The 1904 Indiana gubernatorial election was held on November 8, 1904, in all 92 counties in the state of Indiana. Frank Hanly was elected governor over his Democratic opponent, John W. Kern.

==Nominations==
Hanly, the former U.S. representative from Indiana's 9th congressional district, reentered politics in 1904 and won the Republican gubernatorial nomination. William L. Taylor, the former Indiana Attorney General from Indianapolis, also sought the Republican nomination, but was defeated.

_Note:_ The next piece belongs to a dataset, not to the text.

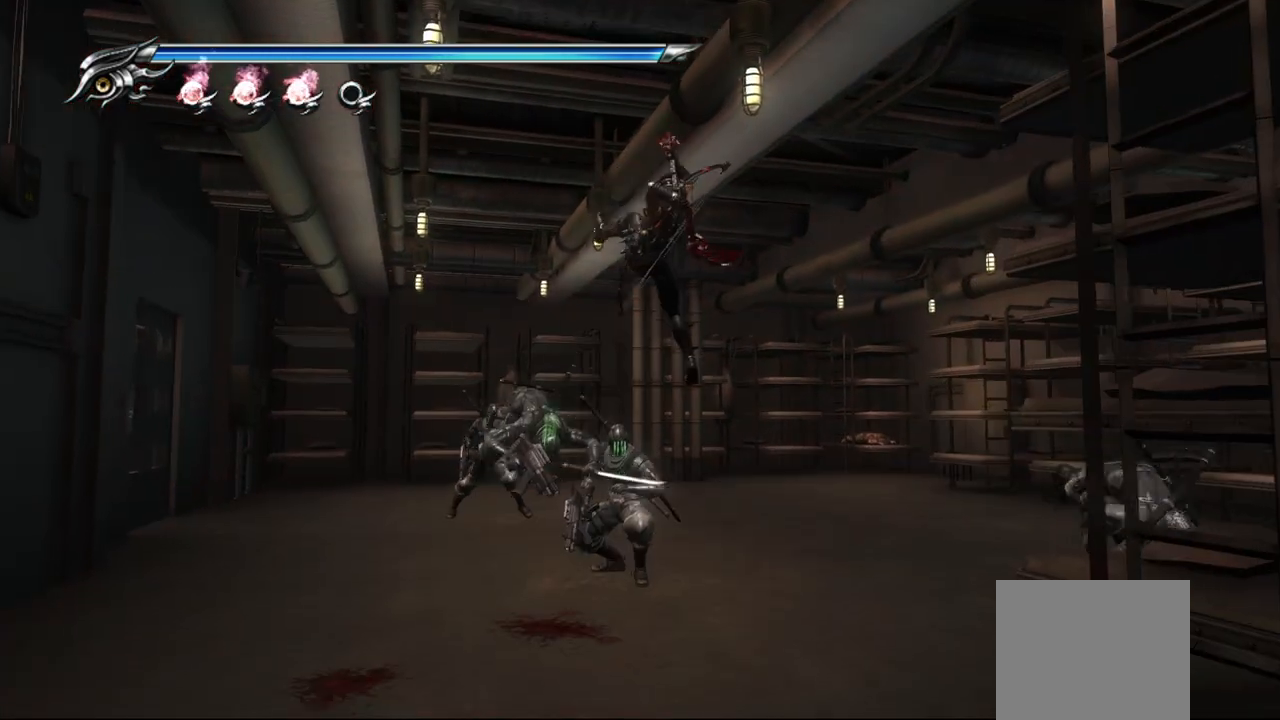
{"buttons": [], "left_stick": "center", "right_stick": "left", "events": [[100, "CIRCLE", "down"], [100, "TRIANGLE", "down"], [250, "CIRCLE", "up"], [250, "TRIANGLE", "up"]]}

Democrats once again nominated John W. Kern, the former city solicitor of Indianapolis.

==Campaign==
The election was hard-fought by Hanly, who delivered excoriating speeches against the Democratic party which he referred to as "unholy", and "great only its ability to destroy." He called their election campaign "selfish" and said they ran it only so they could "obtain the flesh pot of office."

==General election==

1904 Indiana gubernatorial election
| Party |  | Candidate | Votes | % |
|---|---|---|---|---|
|  | Republican | Frank Hanly | 359,362 | 53.51 |
|  | Democratic | John W. Kern | 274,998 | 40.95 |
|  | Prohibition | Felix T. McWhirter | 22,690 | 3.38 |
|  | Socialist | Matthew Hallenberger | 10,991 | 1.64 |
|  | Populist | Leroy Templeton | 2,065 | 0.31 |
|  | Socialist Labor | E. J. Dillon | 1,437 | 0.21 |
| Total votes |  |  | 671,543 | 100.00 |

==Bibliography==
- "The Governors of Indiana" (2006)
- Storms, Daniel E. (1904). "Biennial Report of Daniel E. Storms, Secretary of State of the State of Indiana [...]"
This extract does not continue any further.